Little by little, the rooms beside the corridor went from a state of complete abandonment to a surprising state of organization. Inside of them lived dozens of families that somehow managed to occupy this empty structure, and it suddenly occurred to me that Theo knew exactly what he was doing. Minute by minute, the film was showing more and more squatters of the tower who managed to create domestic spaces by appropriating the other destroyed spaces from this impersonal building.
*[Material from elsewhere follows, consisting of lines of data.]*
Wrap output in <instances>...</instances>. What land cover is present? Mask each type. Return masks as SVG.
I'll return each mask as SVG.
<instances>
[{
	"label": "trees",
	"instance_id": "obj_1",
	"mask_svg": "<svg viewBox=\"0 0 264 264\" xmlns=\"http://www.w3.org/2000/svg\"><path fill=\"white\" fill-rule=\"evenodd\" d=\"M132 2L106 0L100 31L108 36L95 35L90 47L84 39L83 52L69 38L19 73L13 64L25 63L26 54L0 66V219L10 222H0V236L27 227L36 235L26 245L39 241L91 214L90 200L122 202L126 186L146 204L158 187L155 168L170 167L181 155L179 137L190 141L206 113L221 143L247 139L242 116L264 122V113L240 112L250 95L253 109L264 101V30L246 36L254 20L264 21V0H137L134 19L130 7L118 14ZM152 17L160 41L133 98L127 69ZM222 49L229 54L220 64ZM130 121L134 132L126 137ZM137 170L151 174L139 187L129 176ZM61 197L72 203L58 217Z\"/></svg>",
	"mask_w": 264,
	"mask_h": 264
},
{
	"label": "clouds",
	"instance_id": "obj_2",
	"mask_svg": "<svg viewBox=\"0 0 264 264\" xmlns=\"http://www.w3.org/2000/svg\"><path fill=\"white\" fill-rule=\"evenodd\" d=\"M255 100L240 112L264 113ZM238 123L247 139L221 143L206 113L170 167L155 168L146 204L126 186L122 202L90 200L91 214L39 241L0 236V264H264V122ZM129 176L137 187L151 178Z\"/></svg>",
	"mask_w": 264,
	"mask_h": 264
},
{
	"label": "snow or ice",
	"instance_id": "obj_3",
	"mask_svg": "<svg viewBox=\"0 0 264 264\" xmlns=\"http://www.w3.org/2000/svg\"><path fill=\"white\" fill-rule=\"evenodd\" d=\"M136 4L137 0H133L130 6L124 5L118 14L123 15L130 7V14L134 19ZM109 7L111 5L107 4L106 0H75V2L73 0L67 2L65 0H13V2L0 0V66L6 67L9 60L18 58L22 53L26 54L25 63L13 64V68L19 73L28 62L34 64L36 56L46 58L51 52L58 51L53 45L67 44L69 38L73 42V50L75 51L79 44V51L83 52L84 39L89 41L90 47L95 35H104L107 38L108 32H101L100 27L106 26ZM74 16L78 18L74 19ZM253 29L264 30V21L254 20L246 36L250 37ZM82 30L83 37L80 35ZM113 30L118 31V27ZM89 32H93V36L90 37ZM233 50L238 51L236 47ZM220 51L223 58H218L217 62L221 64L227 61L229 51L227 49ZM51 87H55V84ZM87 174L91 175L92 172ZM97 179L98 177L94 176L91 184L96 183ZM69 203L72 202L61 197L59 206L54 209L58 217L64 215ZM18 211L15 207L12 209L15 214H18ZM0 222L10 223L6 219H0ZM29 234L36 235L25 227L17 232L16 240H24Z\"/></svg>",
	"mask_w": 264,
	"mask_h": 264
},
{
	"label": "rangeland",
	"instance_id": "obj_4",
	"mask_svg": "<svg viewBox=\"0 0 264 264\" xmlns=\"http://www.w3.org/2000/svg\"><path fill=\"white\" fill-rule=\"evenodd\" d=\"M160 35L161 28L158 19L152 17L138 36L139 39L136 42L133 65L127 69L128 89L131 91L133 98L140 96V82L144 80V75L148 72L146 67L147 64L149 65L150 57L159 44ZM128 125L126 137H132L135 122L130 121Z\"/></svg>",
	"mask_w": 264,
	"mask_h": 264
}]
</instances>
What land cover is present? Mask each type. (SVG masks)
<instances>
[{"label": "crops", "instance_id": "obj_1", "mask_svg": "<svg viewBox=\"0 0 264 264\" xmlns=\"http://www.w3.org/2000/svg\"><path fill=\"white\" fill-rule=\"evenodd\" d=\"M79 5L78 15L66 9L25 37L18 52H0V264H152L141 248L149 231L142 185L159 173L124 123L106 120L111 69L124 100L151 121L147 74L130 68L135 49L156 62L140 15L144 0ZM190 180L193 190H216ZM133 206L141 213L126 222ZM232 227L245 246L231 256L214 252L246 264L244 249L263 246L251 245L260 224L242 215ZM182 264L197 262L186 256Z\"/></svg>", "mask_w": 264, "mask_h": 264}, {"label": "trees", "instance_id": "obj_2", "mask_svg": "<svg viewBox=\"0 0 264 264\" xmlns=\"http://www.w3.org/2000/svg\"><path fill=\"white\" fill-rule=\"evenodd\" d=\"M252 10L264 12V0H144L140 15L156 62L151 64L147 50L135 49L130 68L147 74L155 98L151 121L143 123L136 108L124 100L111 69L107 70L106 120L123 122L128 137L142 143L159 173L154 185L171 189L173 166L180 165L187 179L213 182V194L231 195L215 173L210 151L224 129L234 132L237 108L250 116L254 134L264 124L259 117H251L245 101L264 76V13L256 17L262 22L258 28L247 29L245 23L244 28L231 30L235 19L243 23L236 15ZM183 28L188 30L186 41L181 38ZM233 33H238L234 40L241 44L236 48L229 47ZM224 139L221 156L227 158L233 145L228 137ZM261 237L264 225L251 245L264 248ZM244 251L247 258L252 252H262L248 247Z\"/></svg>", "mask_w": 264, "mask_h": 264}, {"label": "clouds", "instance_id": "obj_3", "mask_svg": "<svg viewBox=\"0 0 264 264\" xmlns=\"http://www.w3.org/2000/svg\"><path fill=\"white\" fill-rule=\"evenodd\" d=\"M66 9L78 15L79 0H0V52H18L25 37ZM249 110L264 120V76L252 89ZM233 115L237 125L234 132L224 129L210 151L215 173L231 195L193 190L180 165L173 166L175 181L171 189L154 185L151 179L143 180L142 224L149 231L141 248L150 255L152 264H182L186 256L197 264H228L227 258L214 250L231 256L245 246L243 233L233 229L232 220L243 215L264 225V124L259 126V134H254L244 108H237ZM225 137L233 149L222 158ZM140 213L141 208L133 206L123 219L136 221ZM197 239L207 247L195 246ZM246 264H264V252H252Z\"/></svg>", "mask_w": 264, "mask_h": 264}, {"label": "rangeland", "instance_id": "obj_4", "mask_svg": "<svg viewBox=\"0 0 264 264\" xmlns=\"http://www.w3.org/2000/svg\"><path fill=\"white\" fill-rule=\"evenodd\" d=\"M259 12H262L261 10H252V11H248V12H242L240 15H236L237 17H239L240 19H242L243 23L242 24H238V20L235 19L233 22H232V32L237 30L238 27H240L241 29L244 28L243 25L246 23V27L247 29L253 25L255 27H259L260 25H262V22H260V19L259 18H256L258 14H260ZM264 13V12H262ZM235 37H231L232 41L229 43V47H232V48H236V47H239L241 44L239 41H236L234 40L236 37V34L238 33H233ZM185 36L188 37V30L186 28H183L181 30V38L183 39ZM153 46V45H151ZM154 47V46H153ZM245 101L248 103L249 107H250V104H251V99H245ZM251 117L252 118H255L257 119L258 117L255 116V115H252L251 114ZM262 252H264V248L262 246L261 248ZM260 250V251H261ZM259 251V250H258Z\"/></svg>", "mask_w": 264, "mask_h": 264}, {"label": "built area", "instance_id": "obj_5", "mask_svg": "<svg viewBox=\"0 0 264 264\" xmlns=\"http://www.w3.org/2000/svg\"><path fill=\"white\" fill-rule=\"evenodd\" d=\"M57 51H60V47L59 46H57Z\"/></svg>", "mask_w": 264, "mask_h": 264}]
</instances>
Theo could not reach the end of the corridor before I heard a strong clamor coming from his left. By that time, it was not Theo who was in Ulan Bator filming this movie anymore, but me, hypnotized as I was by what I was seeing on the screen. The camera penetrated within a room that seemed more destroyed than in construction. On the other side of a pierced brick wall was the origin of this clamor and a continuous sum of voices talking one to another was occupying the space Theo was now entering. An important crowd was here gathered around a very large and deep stair shaft that seemed to respond via its echo to the collective conversation. Many people were sitting on the edges of the void, on this floor and on others as much as the camera was showing. The core of the discussion seemed nowhere and everywhere at the same time and, although I cannot understand a word of Mongolian, it seemed clear that the subject of the discussion was important and serious yet enthusiastic.
Although Theo was remaining still, the camera was slowly unfolding the totality of this space, insisting on the sunlight coming down almost vertically within the void and keeping the conversation of the tower inhabitants as a background sound, almost like an incantation. I was not sure of what I was assisting to from the other side of the screen and about two decades later, but it looked like this Babylonian tower in construction had been occupied by a self-managed micro-society that did not need to get back down to the ground in order to live. This hypothesis was adding to my surprise and my incredulity about the fact that I never heard about such a gigantic building and the fascinating society living in it.
In order to give an ultimate hit to this feeling, the film suddenly stopped and finished on a long shot of Ulan Bator almost identical to the first one, yet this time without any trace of the tower. Nothing on the screen was really allowing to register those two shots in a logical chronology and I was confused in the various hypotheses that could explain this last part of the film. Has the Tower of Joy been destroyed between those two shots, was this whole film a pure fictitious construction orchestrated by Theo, was it a temporary hallucination miraculously inscribable on the film material? At the time I am writing this text, I still ignore the answer to these questions.